# freedom disintagrates in New York



## michigander (Mar 26, 2008)

http://www.thetruthaboutguns.com/20...ns-new-york-sending-gun-confiscation-notices/


----------



## Cornhusker (Mar 20, 2003)

Welcome to Obamanation, the leftist's dream world where you and I have no rights and Obama's mobs of fan boys can prey on citizens at will.
A government that disarms it's citizens is no longer of the people, by the people or for the people, it's tyranny plain and simple


----------



## Hollowdweller (Jul 13, 2011)

I would never live in NY.

However it has nothing to do with Obama.

It has everything to do with the state of NY and the representatives that the people have elected there.

The other thing is has to do with is people feeling unsafe because of the spate of mass shootings.

The people of NY have the power to stop or reverse laws like this. All they have to do is to go to the polls. The people in Colorado sure sent a message didn't they?

The biggest danger to the right to own and use guns is not "liberals" or "Obama" .

It is people who shoot people with guns, either mass shooters or just plain criminals.

When a certain critical number of citizens feel unsafe due to guns there is a call for gun control of some kind.

Also even if they are not really unsafe in urban areas people really have no history of recreational or sporting uses of firearms and therefore are more willing to enact controls that those of us who enjoy guns would oppose.

Many on the gun owning side give the reply that if more people had guns then there would be less of this stuff and that is their answer.

However this is not borne out by the facts nor do the majority of people in more urban states accept this argument.

Recently the bill expanding back ground checks failed. To me a gun owner this was not a bad bill and might have resulted in one or two less mass shootings, but with republicans having the ability to block it it did not pass.

A lot of gun owners thing this was a good thing but I'm not sure. I think if we in the gun community totally ignore and try to explain mass shootings as statistically insignificant and a blip we are unwittingly contributing to a political enviroment that could see more states enact such laws.


----------



## Cornhusker (Mar 20, 2003)

__DATA SEGMENT__.
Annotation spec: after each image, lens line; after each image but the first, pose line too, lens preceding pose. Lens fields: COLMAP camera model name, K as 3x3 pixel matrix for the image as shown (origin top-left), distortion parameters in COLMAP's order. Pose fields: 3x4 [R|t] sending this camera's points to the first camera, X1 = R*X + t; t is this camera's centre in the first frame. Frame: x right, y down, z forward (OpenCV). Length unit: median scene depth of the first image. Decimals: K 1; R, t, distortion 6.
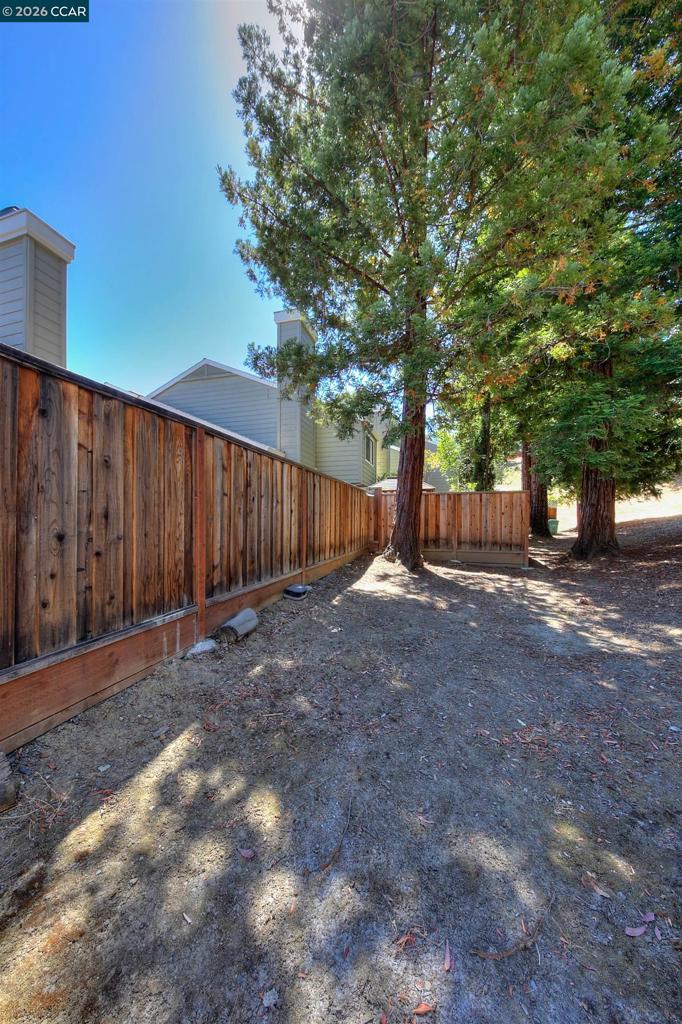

__TASK INSTRUCTIONS__. In the thread about New York gun laws, what does Hollowdweller say happened to the bill expanding background checks?

__TASK RESPONSE__. It failed, because Republicans were able to block it.